I am tired of defending the current GOP. They stopped defending me a long time ago. They’ve abandoned small government principles and core conservative values for political pandering and vote grabbing.
I’m sure many conservatives felt the same way during Nixon’s term. While the left was busy hating him (sound familiar?) Nixon was busy giving them much of what they wanted. Goldberg writes:
The truth is, Nixon was the last of the New Deal-era liberal presidents. He sponsored and signed the legislation creating the Environmental Protection Agency, the Water Quality Improvement Act and the Endangered Species Act. He oversaw the establishment of Occupational Safety and Health Administration. Nixon created the Philadelphia Plan, the springboard for racial quotas; pushed for Title IX (the women’s “equality” law); and hired Leon Panetta (later Bill Clinton’s chief of staff) as his director of the office of civil rights.
Nixon pushed aggressively for national health insurance that would cover 100 percent of the nation’s poor children. He increased federal spending on health and education programs by more than 50 percent and massively boosted spending on the National Endowment for Humanities.
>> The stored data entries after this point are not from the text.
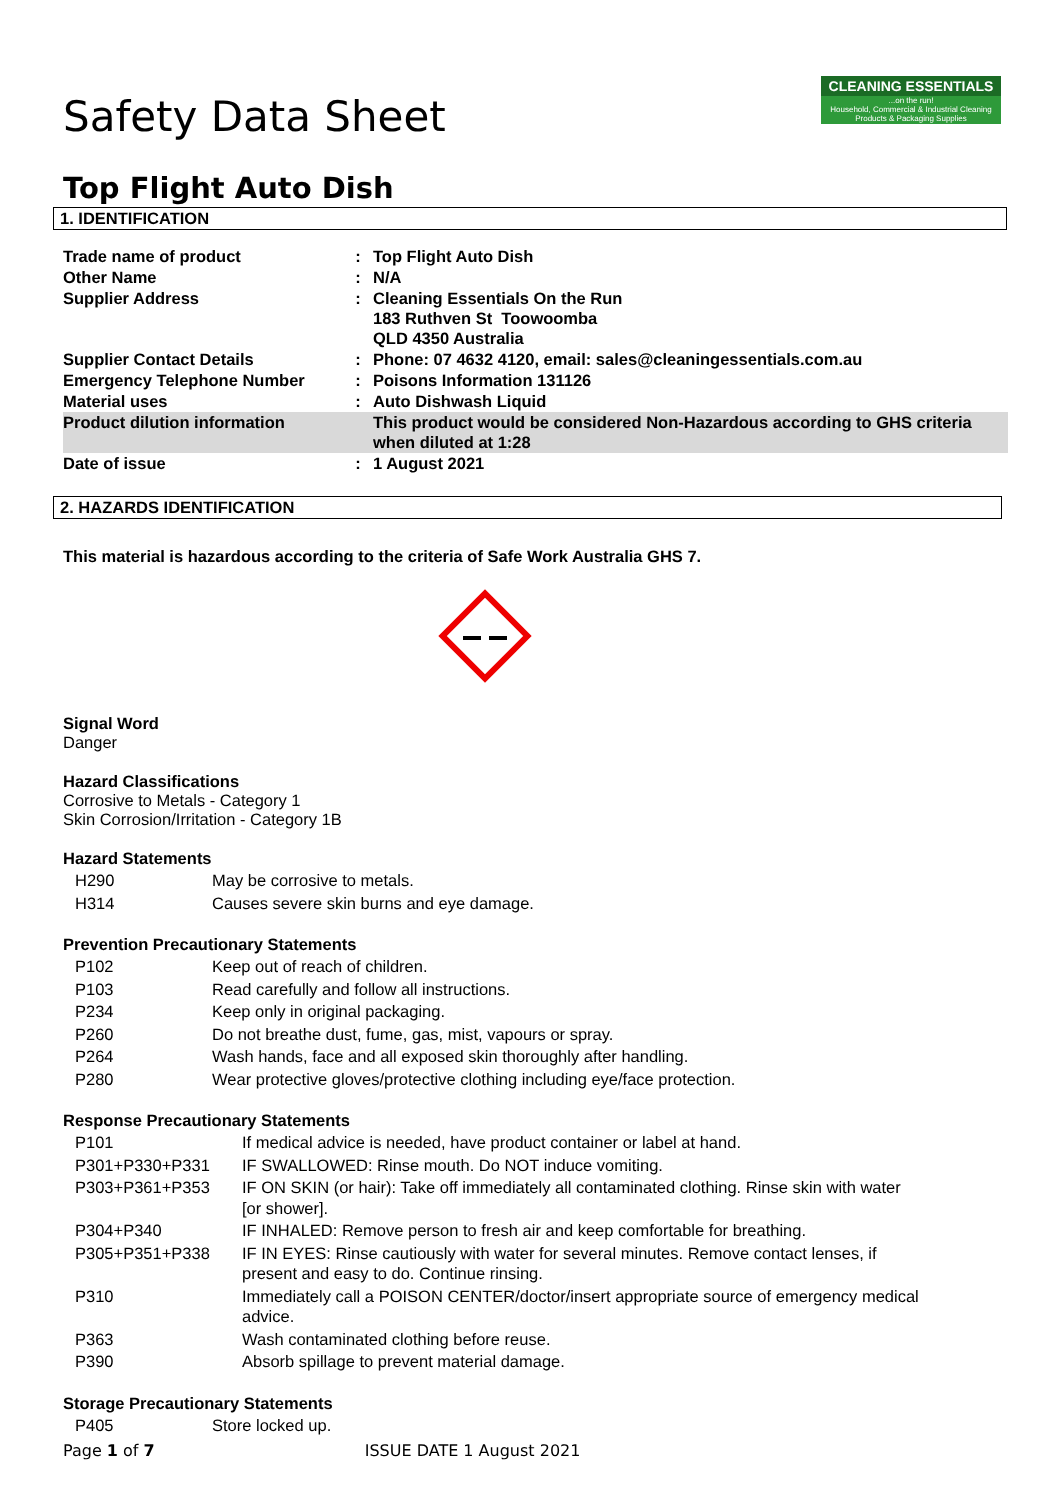CLEANING ESSENTIALS...on the run!
Household, Commercial & Industrial Cleaning Products & Packaging Supplies
Safety Data Sheet
Top Flight Auto Dish
1. IDENTIFICATION
| Trade name of product | : | Top Flight Auto Dish |
| Other Name | : | N/A |
| Supplier Address | : | Cleaning Essentials On the Run 183 Ruthven St Toowoomba QLD 4350 Australia |
| Supplier Contact Details | : | Phone: 07 4632 4120, email: sales@cleaningessentials.com.au |
| Emergency Telephone Number | : | Poisons Information 131126 |
| Material uses | : | Auto Dishwash Liquid |
| Product dilution information | | This product would be considered Non-Hazardous according to GHS criteria when diluted at 1:28 |
| Date of issue | : | 1 August 2021 |
2. HAZARDS IDENTIFICATION
This material is hazardous according to the criteria of Safe Work Australia GHS 7.
Signal Word
Danger
Hazard Classifications
Corrosive to Metals - Category 1
Skin Corrosion/Irritation - Category 1B
Hazard Statements
| H290 | May be corrosive to metals. |
| H314 | Causes severe skin burns and eye damage. |
Prevention Precautionary Statements
| P102 | Keep out of reach of children. |
| P103 | Read carefully and follow all instructions. |
| P234 | Keep only in original packaging. |
| P260 | Do not breathe dust, fume, gas, mist, vapours or spray. |
| P264 | Wash hands, face and all exposed skin thoroughly after handling. |
| P280 | Wear protective gloves/protective clothing including eye/face protection. |
Response Precautionary Statements
| P101 | If medical advice is needed, have product container or label at hand. |
| P301+P330+P331 | IF SWALLOWED: Rinse mouth. Do NOT induce vomiting. |
| P303+P361+P353 | IF ON SKIN (or hair): Take off immediately all contaminated clothing. Rinse skin with water [or shower]. |
| P304+P340 | IF INHALED: Remove person to fresh air and keep comfortable for breathing. |
| P305+P351+P338 | IF IN EYES: Rinse cautiously with water for several minutes. Remove contact lenses, if present and easy to do. Continue rinsing. |
| P310 | Immediately call a POISON CENTER/doctor/insert appropriate source of emergency medical advice. |
| P363 | Wash contaminated clothing before reuse. |
| P390 | Absorb spillage to prevent material damage. |
Storage Precautionary Statements
| P405 | Store locked up. |
Page 1 of 7 ISSUE DATE 1 August 2021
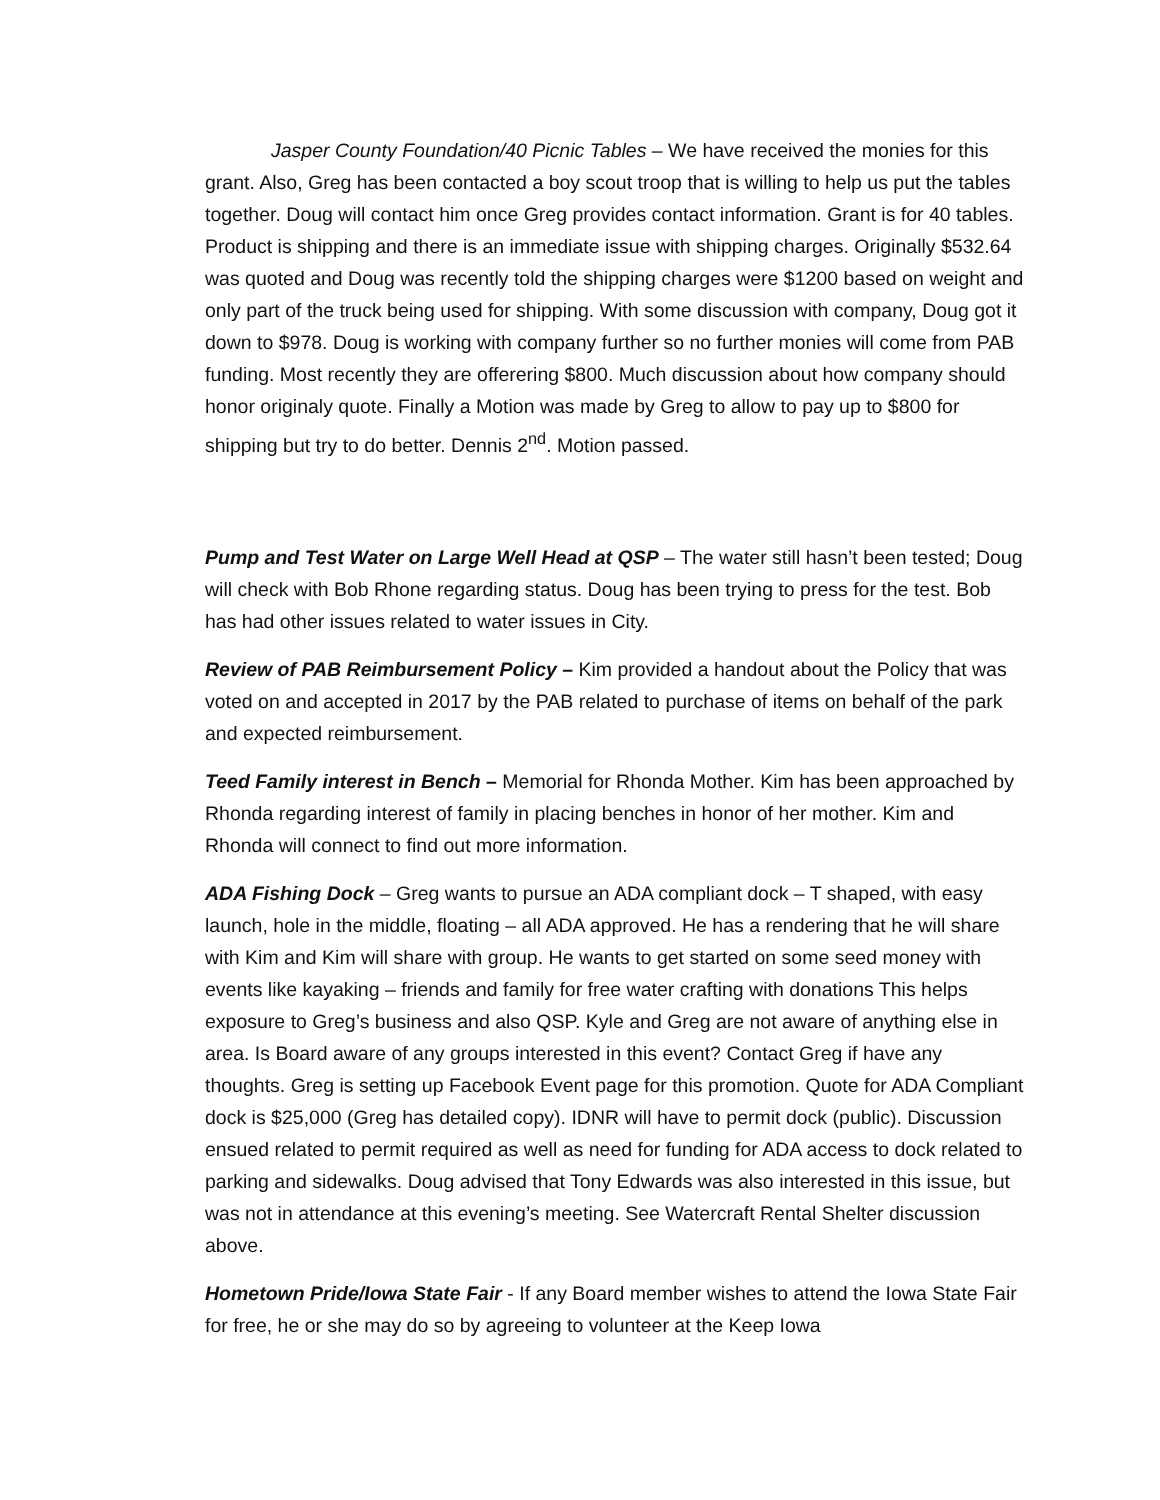Jasper County Foundation/40 Picnic Tables – We have received the monies for this grant. Also, Greg has been contacted a boy scout troop that is willing to help us put the tables together. Doug will contact him once Greg provides contact information. Grant is for 40 tables. Product is shipping and there is an immediate issue with shipping charges. Originally $532.64 was quoted and Doug was recently told the shipping charges were $1200 based on weight and only part of the truck being used for shipping. With some discussion with company, Doug got it down to $978. Doug is working with company further so no further monies will come from PAB funding. Most recently they are offerering $800. Much discussion about how company should honor originaly quote. Finally a Motion was made by Greg to allow to pay up to $800 for shipping but try to do better. Dennis 2<sup>nd</sup>. Motion passed.
Pump and Test Water on Large Well Head at QSP – The water still hasn’t been tested; Doug will check with Bob Rhone regarding status. Doug has been trying to press for the test. Bob has had other issues related to water issues in City.
Review of PAB Reimbursement Policy – Kim provided a handout about the Policy that was voted on and accepted in 2017 by the PAB related to purchase of items on behalf of the park and expected reimbursement.
Teed Family interest in Bench – Memorial for Rhonda Mother. Kim has been approached by Rhonda regarding interest of family in placing benches in honor of her mother. Kim and Rhonda will connect to find out more information.
ADA Fishing Dock – Greg wants to pursue an ADA compliant dock – T shaped, with easy launch, hole in the middle, floating – all ADA approved. He has a rendering that he will share with Kim and Kim will share with group. He wants to get started on some seed money with events like kayaking – friends and family for free water crafting with donations This helps exposure to Greg’s business and also QSP. Kyle and Greg are not aware of anything else in area. Is Board aware of any groups interested in this event? Contact Greg if have any thoughts. Greg is setting up Facebook Event page for this promotion. Quote for ADA Compliant dock is $25,000 (Greg has detailed copy). IDNR will have to permit dock (public). Discussion ensued related to permit required as well as need for funding for ADA access to dock related to parking and sidewalks. Doug advised that Tony Edwards was also interested in this issue, but was not in attendance at this evening’s meeting. See Watercraft Rental Shelter discussion above.
Hometown Pride/Iowa State Fair - If any Board member wishes to attend the Iowa State Fair for free, he or she may do so by agreeing to volunteer at the Keep Iowa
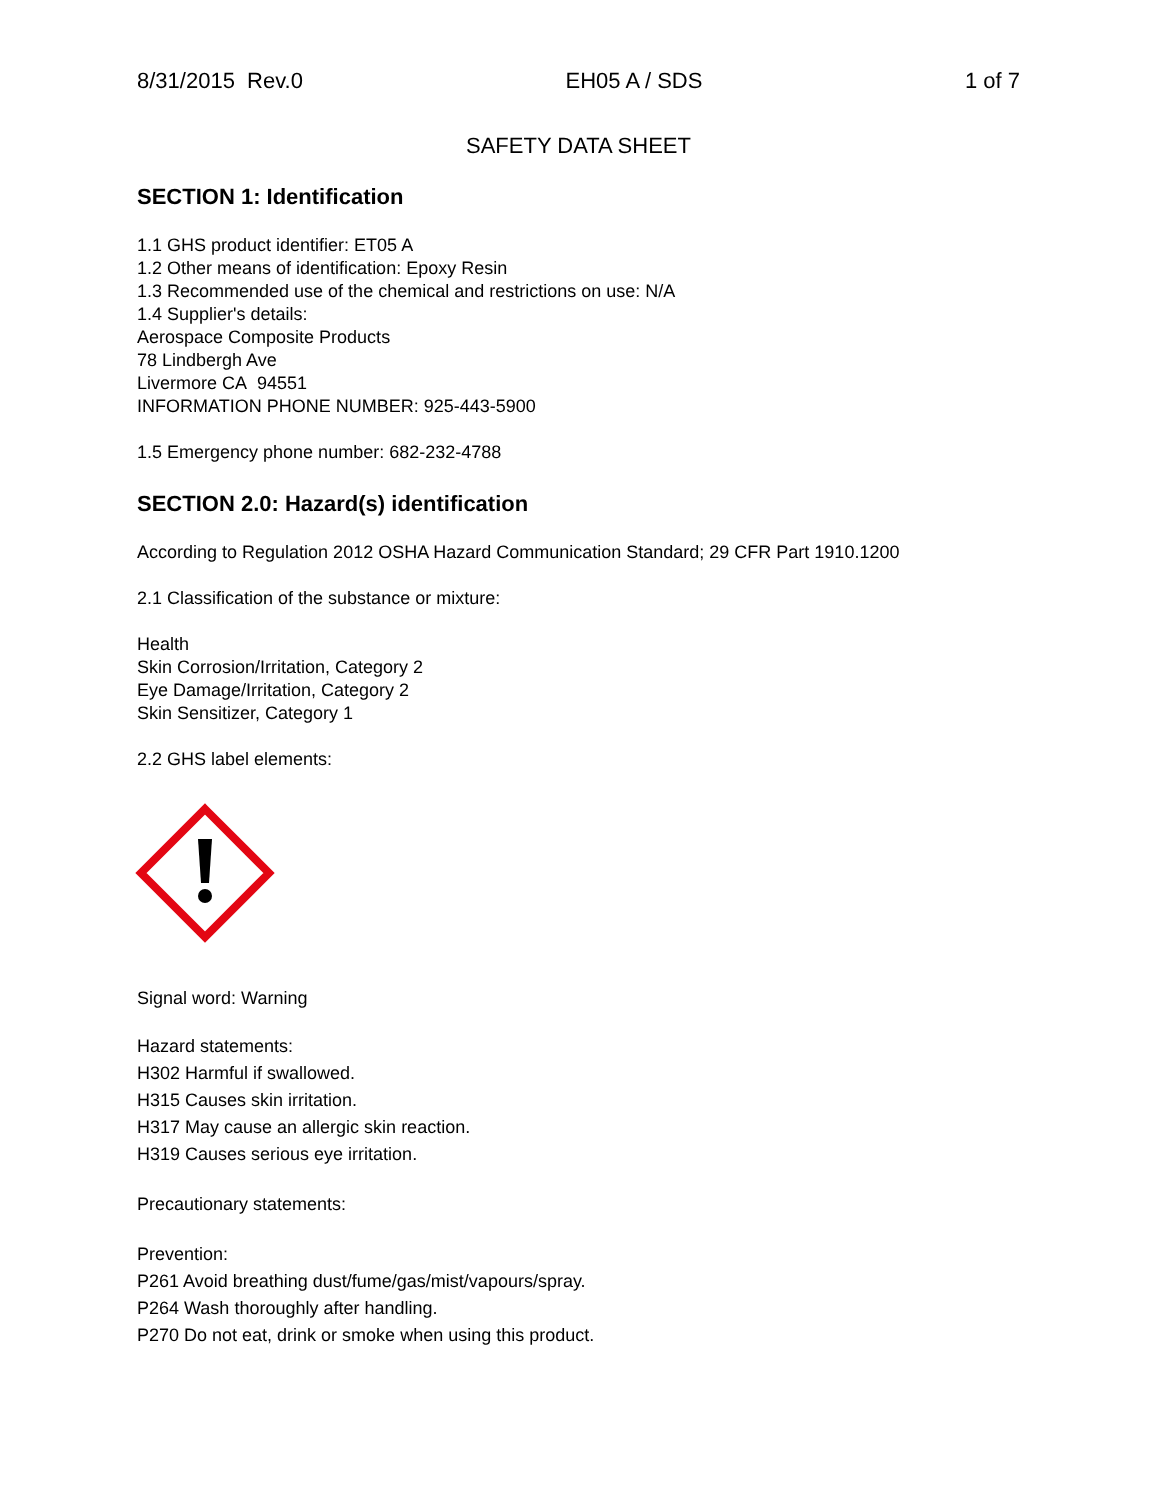8/31/2015 Rev.0 EH05 A / SDS 1 of 7
SAFETY DATA SHEET
SECTION 1: Identification
1.1 GHS product identifier: ET05 A
1.2 Other means of identification: Epoxy Resin
1.3 Recommended use of the chemical and restrictions on use: N/A
1.4 Supplier's details:
Aerospace Composite Products
78 Lindbergh Ave
Livermore CA 94551
INFORMATION PHONE NUMBER: 925-443-5900
1.5 Emergency phone number: 682-232-4788
SECTION 2.0: Hazard(s) identification
According to Regulation 2012 OSHA Hazard Communication Standard; 29 CFR Part 1910.1200
2.1 Classification of the substance or mixture:
Health
Skin Corrosion/Irritation, Category 2
Eye Damage/Irritation, Category 2
Skin Sensitizer, Category 1
2.2 GHS label elements:
Signal word: Warning
Hazard statements:
H302 Harmful if swallowed.
H315 Causes skin irritation.
H317 May cause an allergic skin reaction.
H319 Causes serious eye irritation.
Precautionary statements:
Prevention:
P261 Avoid breathing dust/fume/gas/mist/vapours/spray.
P264 Wash thoroughly after handling.
P270 Do not eat, drink or smoke when using this product.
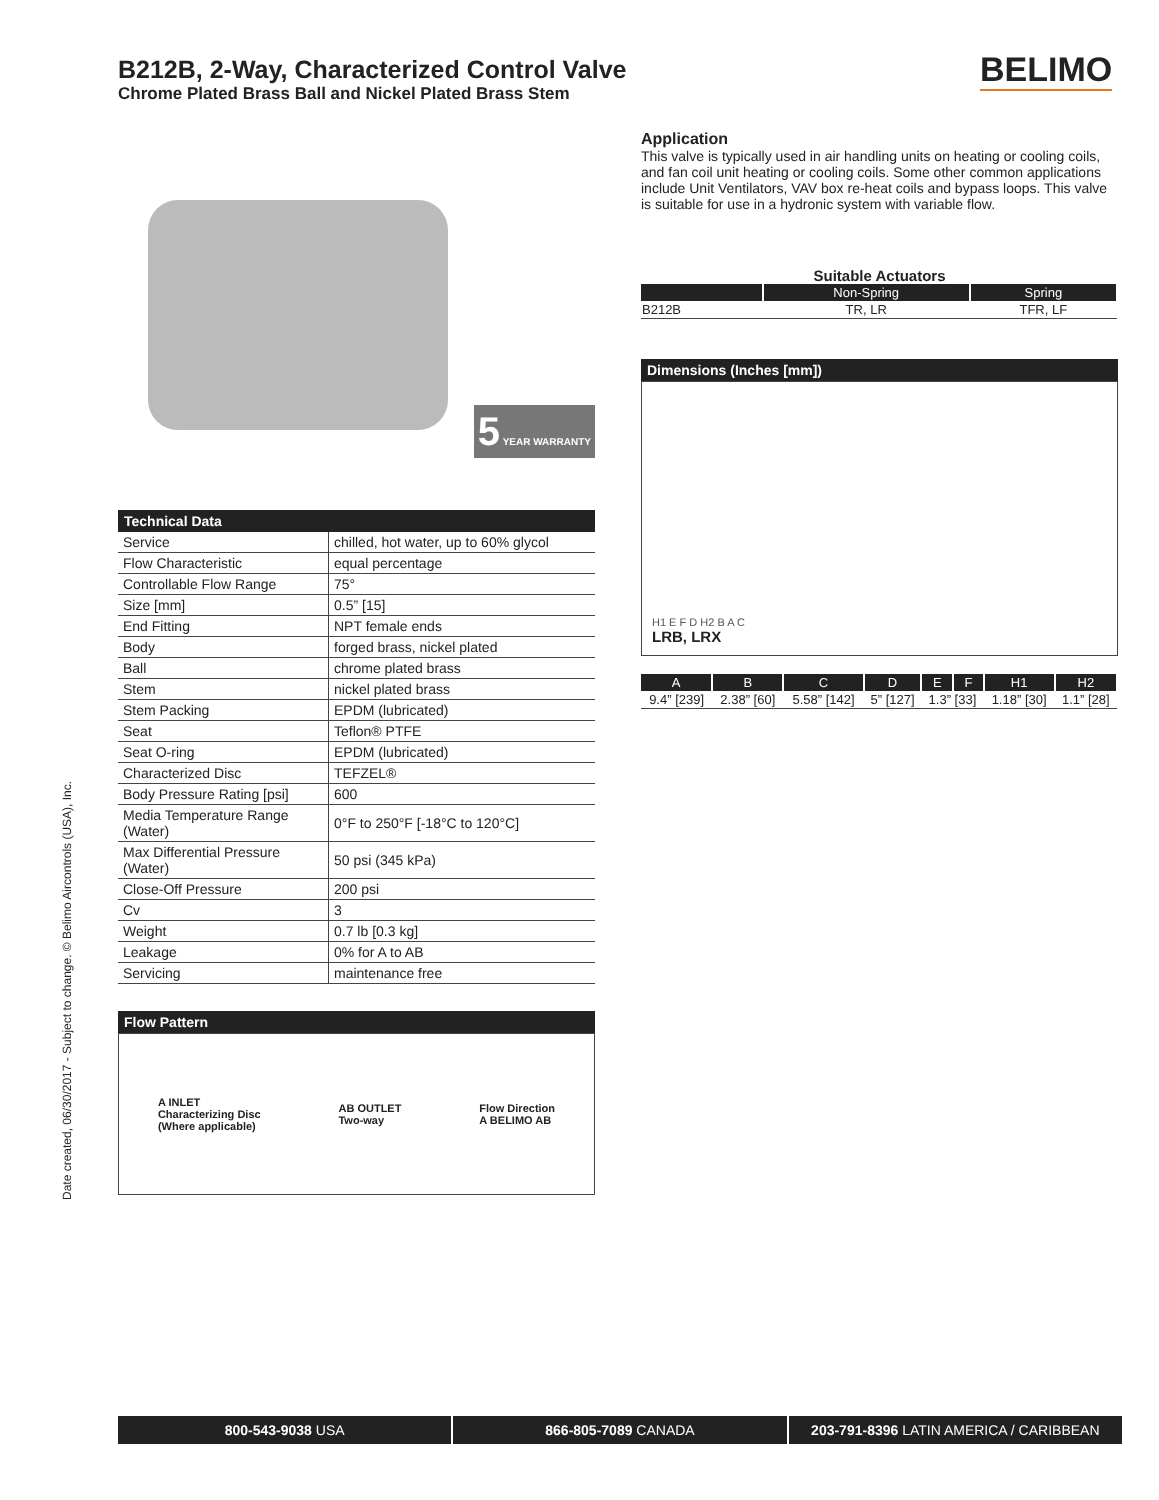B212B, 2-Way, Characterized Control Valve
Chrome Plated Brass Ball and Nickel Plated Brass Stem
BELIMO
5 YEAR WARRANTY
Technical Data
| Service | chilled, hot water, up to 60% glycol |
| Flow Characteristic | equal percentage |
| Controllable Flow Range | 75° |
| Size [mm] | 0.5” [15] |
| End Fitting | NPT female ends |
| Body | forged brass, nickel plated |
| Ball | chrome plated brass |
| Stem | nickel plated brass |
| Stem Packing | EPDM (lubricated) |
| Seat | Teflon® PTFE |
| Seat O-ring | EPDM (lubricated) |
| Characterized Disc | TEFZEL® |
| Body Pressure Rating [psi] | 600 |
| Media Temperature Range (Water) | 0°F to 250°F [-18°C to 120°C] |
| Max Differential Pressure (Water) | 50 psi (345 kPa) |
| Close-Off Pressure | 200 psi |
| Cv | 3 |
| Weight | 0.7 lb [0.3 kg] |
| Leakage | 0% for A to AB |
| Servicing | maintenance free |
Flow Pattern
A INLET
Characterizing Disc
(Where applicable)
AB OUTLET
Two-way
Flow Direction
A BELIMO AB
Application
This valve is typically used in air handling units on heating or cooling coils, and fan coil unit heating or cooling coils. Some other common applications include Unit Ventilators, VAV box re-heat coils and bypass loops. This valve is suitable for use in a hydronic system with variable flow.
Suitable Actuators
| | Non-Spring | Spring |
| --- | --- | --- |
| B212B | TR, LR | TFR, LF |
Dimensions (Inches [mm])
H1 E F D H2 B A C
LRB, LRX
| A | B | C | D | E | F | H1 | H2 |
| --- | --- | --- | --- | --- | --- | --- | --- |
| 9.4” [239] | 2.38” [60] | 5.58” [142] | 5” [127] | 1.3” [33] | | 1.18” [30] | 1.1” [28] |
Date created, 06/30/2017 - Subject to change. © Belimo Aircontrols (USA), Inc.
800-543-9038 USA 866-805-7089 CANADA 203-791-8396 LATIN AMERICA / CARIBBEAN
He tried to increase welfare with his Family Assistance Plan and Child Development Act.
Economically, Nixon got along swell with the chamber of commerce crowd, but he was well to the left of almost any leading Democrat today, championing wage and price controls as a legitimate tool of state, and boasting “Now I am a Keynesian in economics.”
While Bush is hated by most of the left, he has been spending on social programs like no president before. He and Ted Kennedy co-wrote the education bill. As Goldberg pointed out, Bush said in 2003, that when “somebody hurts, government has got to move.”
That’s not conservatism. Which is why his poll numbers are so low. If his base supported him, he would be at least at 40%, but conservatives are jumping ship – tired of being taken for granted.
But again back to the analogy, if Bush and the GOP’s collapse brings about an ascenion of liberal policies like the ones Carter implemented – weak national defense, price and wage controls, taxes on profits, etc., will that be what it takes to form another Reagan revolution?
The nation was tired of Carter’s pessimism and yearned for Reagan’s optimism and belief that America was the best country in the world. They had seen what price controls did on gasoline – huge lines, requring costumers to buy gas only on certain days. They saw what unabashed liberalism had done. They were ready for conservatism. The political landscape was changed for 20 years.
You had eight years of Reagan, only four of Bush I (partly because he departed from conservative ideas) and then eight years of Clinton, who if you remember did not run as a liberal, but rather a “new Democrat,” a moderate Southern Democrat. And as much as the right may want to hate him, he was basically a moderate. He would not push a liberal agenda if the polls went against him.
As much as I do not want to see a President Hillary or some such tragedy, it may be the only cure for the power-sick GOP. It may be the only way to bring back true conseratism in the Republican party – a lofty goal, but is it worth the risk. We may not have a choice.